**Extract:**
....
In this chapter, we describe the enabling technologies underlying diamond electrochemistry, the early work on diamond electrochemistry itself, and two major threads of current research. The present status of the field is covered in the other chapters of this volume.
1.1.1 Chemical Vapor Deposition of Diamond
Diamond electrochemistry has been made possible by development of methods for the chemical vapor deposition of diamond. The first reported growth of diamond at sub-atmospheric pressure, where diamond is metastable with respect to graphite, was by Eversole [1] at Union Carbide Corporation. He grew diamond on high-surface area powder from methane and carbon monoxide. This effort was ultimately abandoned after the announcement of the successful growth of diamond at high pressures by General Electric Corporation [2]. Eversole's work was later extended by Angus et al. at Case Western Reserve University [3–7] and by Deryagin and a large group at the Physical Chemistry Institute in Moscow [8–13]. The Angus group showed the beneficial effect of added hydrogen on diamond yield, developed methods for removing unwanted graphitic carbon using atomic hydrogen, and grew boron-doped diamond by chemical vapor deposition [5]. In their first studies, the Soviet workers reported the growth of filamentary diamond whiskers using a vapor-liquid-solid (VLS) technique with molten iron and nickel [8, 9]. Surprisingly, this process has received little attention in subsequent years. From the same group at the Physical Chemistry Institute, Varnin et al. [11] grew diamond thin films from the gas phase; Spitsyn, Bouilov, and Deryagin [13] reported both diamond films and isolated diamond crystals grown on copper substrates by chemical vapor transport from a graphite source.
These very early studies were the first to show that diamond could be grown at conditions in which it is not the stable phase. At the time, diamond synthesis at low pressures was widely believed to be impossible and in violation of the second law of thermodynamics. Although the early studies showed the feasibility of diamond synthesis by chemical vapor deposition, the growth rates were low. This situation changed dramatically in the mid-1980s. A group at the National Institute for Research in Materials in Tsukuba, Japan, under the leadership of Nobuo Setaka achieved large increases in growth rates by activating the gas phase during growth with a hot filament [14, 15], a microwave discharge [16], and an RF discharge [17, 18]. Matsui, Matsumoto, and Setaka [19] also performed careful characterization of their product diamond. Since the mid-1980s, the interest in chemical vapor deposition of diamond has expanded enormously, and it is now used to grow extremely high-quality diamond in many shapes and sizes.
....
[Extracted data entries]
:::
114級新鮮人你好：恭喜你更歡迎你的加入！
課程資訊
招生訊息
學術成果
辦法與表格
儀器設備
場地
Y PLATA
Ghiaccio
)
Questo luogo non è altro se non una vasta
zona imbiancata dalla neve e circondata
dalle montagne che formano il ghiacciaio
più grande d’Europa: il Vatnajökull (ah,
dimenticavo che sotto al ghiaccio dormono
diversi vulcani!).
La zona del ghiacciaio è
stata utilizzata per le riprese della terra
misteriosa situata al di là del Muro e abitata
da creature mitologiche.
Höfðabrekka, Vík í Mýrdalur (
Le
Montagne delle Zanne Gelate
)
....
**Complete the following:**
1/ From the passage on diamond vapor deposition, copy the text between "In this chapter, we" and "of this volume.", inclusive.
2/ According to the passage on diamond vapor deposition, who first reported growing diamond at sub-atmospheric pressure, and at which company?
The extracted data entries play no part in the work.

**Completed exercise:**
1/
In this chapter, we describe the enabling technologies underlying diamond electrochemistry, the early work on diamond electrochemistry itself, and two major threads of current research. The present status of the field is covered in the other chapters of this volume.

2/ Eversole, at Union Carbide Corporation.